Saved data entries:
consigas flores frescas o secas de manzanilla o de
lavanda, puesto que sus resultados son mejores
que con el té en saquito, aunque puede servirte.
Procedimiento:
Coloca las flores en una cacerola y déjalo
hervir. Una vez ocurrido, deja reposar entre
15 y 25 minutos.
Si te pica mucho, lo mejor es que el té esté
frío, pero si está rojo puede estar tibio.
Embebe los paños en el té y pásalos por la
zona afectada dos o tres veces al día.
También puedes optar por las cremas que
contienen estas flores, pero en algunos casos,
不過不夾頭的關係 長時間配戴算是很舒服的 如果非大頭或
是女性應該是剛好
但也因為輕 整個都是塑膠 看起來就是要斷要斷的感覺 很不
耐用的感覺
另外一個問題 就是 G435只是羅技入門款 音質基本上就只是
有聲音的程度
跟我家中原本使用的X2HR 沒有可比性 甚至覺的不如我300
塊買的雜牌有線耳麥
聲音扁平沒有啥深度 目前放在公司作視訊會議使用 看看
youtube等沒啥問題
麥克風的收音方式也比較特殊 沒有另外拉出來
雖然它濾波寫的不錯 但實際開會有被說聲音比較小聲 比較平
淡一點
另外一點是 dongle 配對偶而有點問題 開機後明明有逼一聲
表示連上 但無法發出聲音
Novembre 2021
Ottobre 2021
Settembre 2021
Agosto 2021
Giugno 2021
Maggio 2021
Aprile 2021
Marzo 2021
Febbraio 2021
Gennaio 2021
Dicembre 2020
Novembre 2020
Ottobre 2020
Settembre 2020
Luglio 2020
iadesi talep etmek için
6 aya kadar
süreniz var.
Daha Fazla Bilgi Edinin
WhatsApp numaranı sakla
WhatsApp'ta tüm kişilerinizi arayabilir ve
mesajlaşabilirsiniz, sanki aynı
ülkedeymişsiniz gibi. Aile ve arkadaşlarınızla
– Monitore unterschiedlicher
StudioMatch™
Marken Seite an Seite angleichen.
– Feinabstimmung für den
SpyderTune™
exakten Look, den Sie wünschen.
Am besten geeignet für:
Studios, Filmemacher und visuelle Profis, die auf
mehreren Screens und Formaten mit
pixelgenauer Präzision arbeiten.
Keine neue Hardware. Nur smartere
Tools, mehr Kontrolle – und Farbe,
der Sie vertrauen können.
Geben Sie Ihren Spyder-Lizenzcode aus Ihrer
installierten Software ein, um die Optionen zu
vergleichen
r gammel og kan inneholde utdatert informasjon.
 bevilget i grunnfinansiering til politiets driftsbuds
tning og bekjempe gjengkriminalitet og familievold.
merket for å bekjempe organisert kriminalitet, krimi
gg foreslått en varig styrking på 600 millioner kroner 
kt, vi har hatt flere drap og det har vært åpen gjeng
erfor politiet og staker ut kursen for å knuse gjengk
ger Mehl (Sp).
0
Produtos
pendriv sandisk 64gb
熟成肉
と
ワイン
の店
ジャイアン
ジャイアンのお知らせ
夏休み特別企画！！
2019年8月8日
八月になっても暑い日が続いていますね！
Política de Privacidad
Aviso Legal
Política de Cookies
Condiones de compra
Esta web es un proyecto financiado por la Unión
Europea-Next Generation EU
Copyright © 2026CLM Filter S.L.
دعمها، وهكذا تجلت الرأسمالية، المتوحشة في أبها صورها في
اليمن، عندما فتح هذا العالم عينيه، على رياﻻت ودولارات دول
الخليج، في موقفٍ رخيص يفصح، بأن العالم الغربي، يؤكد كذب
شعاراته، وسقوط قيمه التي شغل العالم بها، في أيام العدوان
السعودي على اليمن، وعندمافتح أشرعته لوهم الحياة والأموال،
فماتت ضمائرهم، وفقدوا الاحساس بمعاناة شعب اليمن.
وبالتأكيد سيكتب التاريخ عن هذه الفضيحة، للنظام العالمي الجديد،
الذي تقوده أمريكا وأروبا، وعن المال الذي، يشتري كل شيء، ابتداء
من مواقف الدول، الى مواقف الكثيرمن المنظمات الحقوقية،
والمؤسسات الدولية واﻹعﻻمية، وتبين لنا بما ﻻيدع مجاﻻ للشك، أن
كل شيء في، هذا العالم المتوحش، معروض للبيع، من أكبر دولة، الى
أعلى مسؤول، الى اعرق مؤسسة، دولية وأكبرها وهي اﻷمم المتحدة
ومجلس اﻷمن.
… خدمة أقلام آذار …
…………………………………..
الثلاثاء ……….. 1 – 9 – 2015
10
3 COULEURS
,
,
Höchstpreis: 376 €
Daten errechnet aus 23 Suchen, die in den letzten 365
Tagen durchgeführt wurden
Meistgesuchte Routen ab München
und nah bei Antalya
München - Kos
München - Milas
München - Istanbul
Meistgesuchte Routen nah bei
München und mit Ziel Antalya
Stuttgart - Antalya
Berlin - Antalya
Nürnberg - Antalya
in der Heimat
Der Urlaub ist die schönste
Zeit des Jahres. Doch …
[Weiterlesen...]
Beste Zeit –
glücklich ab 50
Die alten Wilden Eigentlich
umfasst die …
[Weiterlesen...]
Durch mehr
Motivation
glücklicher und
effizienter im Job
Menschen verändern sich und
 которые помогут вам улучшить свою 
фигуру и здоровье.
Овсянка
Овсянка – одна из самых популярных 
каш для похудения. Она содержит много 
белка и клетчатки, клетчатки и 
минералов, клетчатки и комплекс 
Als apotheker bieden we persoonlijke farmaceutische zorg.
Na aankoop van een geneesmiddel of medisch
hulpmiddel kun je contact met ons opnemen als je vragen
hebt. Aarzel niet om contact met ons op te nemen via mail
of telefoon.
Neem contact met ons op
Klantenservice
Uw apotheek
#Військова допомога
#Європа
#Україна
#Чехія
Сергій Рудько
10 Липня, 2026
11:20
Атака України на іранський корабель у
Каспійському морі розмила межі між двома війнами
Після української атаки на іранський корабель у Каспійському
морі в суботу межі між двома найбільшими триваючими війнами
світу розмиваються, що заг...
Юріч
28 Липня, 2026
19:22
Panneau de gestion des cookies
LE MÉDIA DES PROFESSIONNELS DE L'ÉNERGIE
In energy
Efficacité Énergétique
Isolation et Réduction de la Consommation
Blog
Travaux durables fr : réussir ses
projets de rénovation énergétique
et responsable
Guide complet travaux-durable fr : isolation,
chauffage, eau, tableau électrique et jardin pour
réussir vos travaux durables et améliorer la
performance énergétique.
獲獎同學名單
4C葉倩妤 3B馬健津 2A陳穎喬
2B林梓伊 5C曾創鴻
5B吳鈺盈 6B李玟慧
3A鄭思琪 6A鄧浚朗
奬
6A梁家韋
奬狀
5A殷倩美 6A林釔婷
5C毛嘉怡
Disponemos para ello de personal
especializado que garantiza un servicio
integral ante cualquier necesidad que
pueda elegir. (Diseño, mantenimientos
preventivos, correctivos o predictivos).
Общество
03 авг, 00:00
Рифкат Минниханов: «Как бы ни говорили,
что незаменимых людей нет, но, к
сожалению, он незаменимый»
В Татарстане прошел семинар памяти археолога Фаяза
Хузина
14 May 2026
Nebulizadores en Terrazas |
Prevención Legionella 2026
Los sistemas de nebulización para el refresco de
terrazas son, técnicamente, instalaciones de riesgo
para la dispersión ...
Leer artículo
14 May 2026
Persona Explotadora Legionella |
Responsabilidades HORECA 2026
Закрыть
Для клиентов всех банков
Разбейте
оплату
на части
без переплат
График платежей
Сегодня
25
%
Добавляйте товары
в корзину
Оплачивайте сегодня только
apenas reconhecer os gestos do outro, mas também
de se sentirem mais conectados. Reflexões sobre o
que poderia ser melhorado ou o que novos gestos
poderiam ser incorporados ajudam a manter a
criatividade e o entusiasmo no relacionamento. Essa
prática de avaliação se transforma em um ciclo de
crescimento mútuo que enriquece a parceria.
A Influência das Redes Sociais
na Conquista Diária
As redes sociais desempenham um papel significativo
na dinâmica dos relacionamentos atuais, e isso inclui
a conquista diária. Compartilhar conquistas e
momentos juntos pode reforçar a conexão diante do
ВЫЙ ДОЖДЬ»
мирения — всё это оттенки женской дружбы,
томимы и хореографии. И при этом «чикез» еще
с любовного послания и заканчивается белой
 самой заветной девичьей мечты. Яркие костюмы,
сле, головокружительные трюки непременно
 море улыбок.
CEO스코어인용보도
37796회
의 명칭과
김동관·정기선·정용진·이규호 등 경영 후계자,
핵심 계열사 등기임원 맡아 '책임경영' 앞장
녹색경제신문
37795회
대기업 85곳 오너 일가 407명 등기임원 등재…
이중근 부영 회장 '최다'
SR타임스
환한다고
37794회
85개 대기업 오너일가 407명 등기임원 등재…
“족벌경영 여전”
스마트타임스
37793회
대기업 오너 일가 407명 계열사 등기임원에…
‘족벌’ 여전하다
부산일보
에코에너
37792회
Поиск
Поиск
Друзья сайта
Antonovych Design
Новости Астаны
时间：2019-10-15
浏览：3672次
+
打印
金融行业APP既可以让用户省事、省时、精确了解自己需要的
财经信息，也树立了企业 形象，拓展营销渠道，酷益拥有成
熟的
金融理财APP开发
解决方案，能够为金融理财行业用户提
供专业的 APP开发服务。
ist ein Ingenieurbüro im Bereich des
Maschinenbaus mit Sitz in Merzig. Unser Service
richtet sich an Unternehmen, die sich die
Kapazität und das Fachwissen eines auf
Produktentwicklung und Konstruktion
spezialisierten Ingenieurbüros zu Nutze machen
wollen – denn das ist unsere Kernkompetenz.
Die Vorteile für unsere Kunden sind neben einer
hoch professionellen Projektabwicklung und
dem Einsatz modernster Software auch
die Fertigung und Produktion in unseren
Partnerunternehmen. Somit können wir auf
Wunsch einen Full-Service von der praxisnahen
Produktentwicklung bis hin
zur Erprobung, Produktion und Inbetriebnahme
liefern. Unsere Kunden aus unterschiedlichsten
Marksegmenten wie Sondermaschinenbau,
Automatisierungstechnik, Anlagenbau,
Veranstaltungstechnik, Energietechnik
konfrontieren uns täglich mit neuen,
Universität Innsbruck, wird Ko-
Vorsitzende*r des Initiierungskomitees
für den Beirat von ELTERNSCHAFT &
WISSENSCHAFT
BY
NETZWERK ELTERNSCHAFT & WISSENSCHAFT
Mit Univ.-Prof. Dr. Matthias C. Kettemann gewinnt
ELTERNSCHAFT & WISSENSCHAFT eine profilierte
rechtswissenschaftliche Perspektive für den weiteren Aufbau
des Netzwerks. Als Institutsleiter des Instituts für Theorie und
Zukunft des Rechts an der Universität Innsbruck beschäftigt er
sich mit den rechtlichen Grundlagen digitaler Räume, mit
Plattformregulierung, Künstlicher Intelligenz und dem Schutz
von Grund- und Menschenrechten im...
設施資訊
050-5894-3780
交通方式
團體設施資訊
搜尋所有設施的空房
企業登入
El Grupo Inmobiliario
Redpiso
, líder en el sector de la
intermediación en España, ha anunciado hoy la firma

What is expected:
A complete answer reproduces every line of the records in which the word "réussir" occurs.

Task result:
Travaux durables fr : réussir ses
réussir vos travaux durables et améliorer la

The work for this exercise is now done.